O autor desapareceu, mas a obra fica como memória física da sua criação. Um jornalistas e um escritor a escolherem, da vasta obra de Philip Roth, esta semana, os livros mais marcantes do escritor norte-americano.

Murray Ringold, personagem de “Casei com um Comunista”, poderia falar-nos sobre isso. No mesmo tom, com a mesma leveza com que comentou o seu despedimento do cargo de professor de Literatura, na época do macarthismo, que o obrigou a abraçar uma nova profissão, a de vendedor de aspiradores: “quando a manhã chega, uma pessoa levanta-se e faz o que tem a fazer”.

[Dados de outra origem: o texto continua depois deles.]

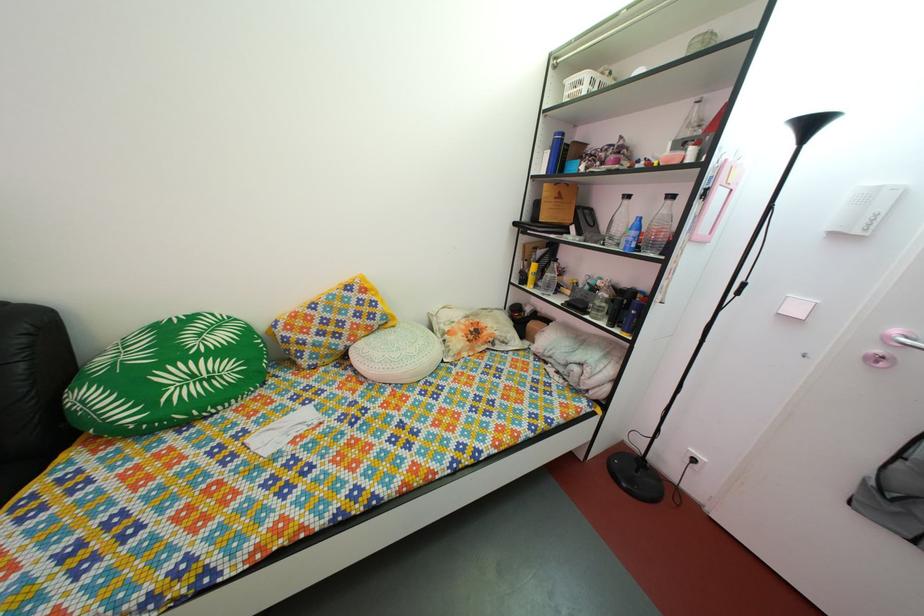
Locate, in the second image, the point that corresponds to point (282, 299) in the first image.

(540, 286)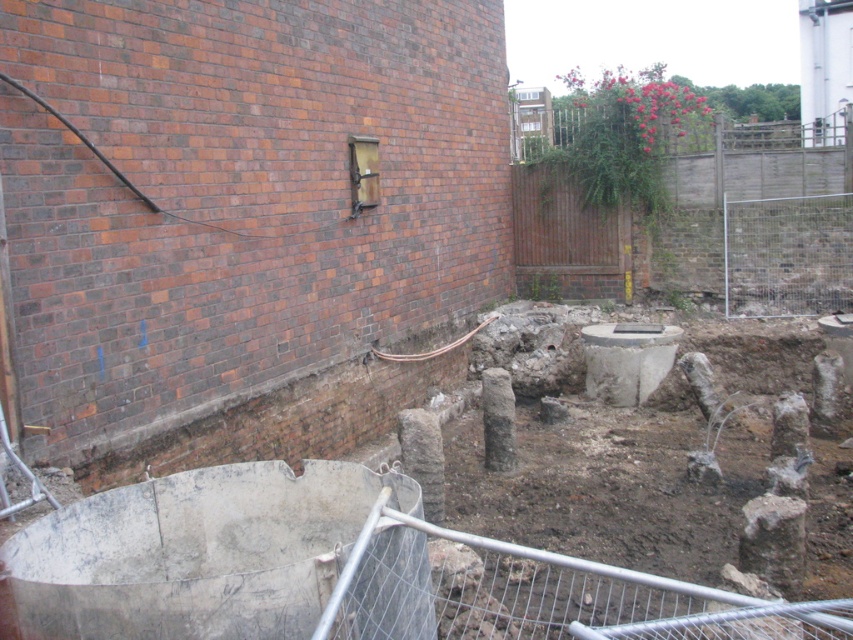
Can you confirm if brown wooden fence at upper right is wider than metal wire mesh at lower center?

Indeed, brown wooden fence at upper right has a greater width compared to metal wire mesh at lower center.

Does brown wooden fence at upper right have a lesser height compared to metal wire mesh at lower center?

Incorrect, brown wooden fence at upper right's height does not fall short of metal wire mesh at lower center's.

The height and width of the screenshot is (640, 853). What are the coordinates of `brown wooden fence at upper right` in the screenshot? It's located at (759, 221).

Image resolution: width=853 pixels, height=640 pixels. I want to click on brown wooden fence at upper right, so click(759, 221).

Is metal wire mesh at lower center smaller than smooth concrete hole at center?

No, metal wire mesh at lower center is not smaller than smooth concrete hole at center.

Does point (482, 538) lie behind point (616, 326)?

No, (482, 538) is in front of (616, 326).

At what (x,y) coordinates should I click in order to perform the action: click on metal wire mesh at lower center. Please return your answer as a coordinate pair (x, y). Image resolution: width=853 pixels, height=640 pixels. Looking at the image, I should click on (532, 593).

Does point (521, 220) come behind point (621, 324)?

Yes, point (521, 220) is behind point (621, 324).

Which is below, brown wooden fence at upper right or smooth concrete hole at center?

Positioned lower is smooth concrete hole at center.

I want to click on brown wooden fence at upper right, so click(x=759, y=221).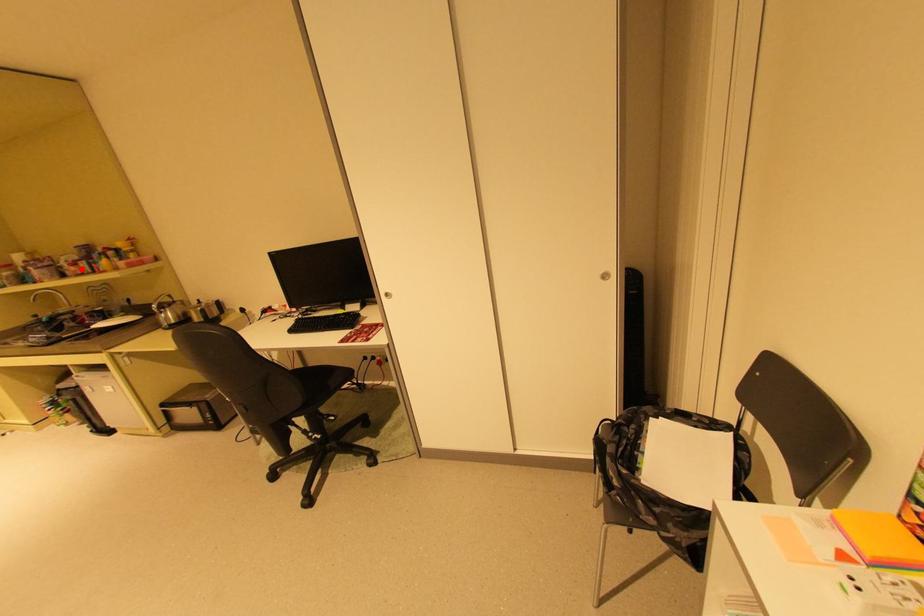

Roubamos a Murray o seu pragmatismo para um primeiro olhar ao que resiste. Ele também nos ensinou que a resistência se faz de pensamento crítico. “Na sociedade humana – dizia-nos Mr. Ringold – pensar é a maior de todas as transgressões”.
Aqui o exercício passa por saber o que fica depois do desaparecimento de um homem. Um homem que assinou mais de vinte romances ao longo de uma carreira que iniciou em finais dos anos 50 e que se prolongou até 2010, quando decidiu que era tempo de parar de escrever.
É uma história fascinante e muitíssimo bem contada de um autor, cuja maneira de escrever está muito ligada à cultura americana.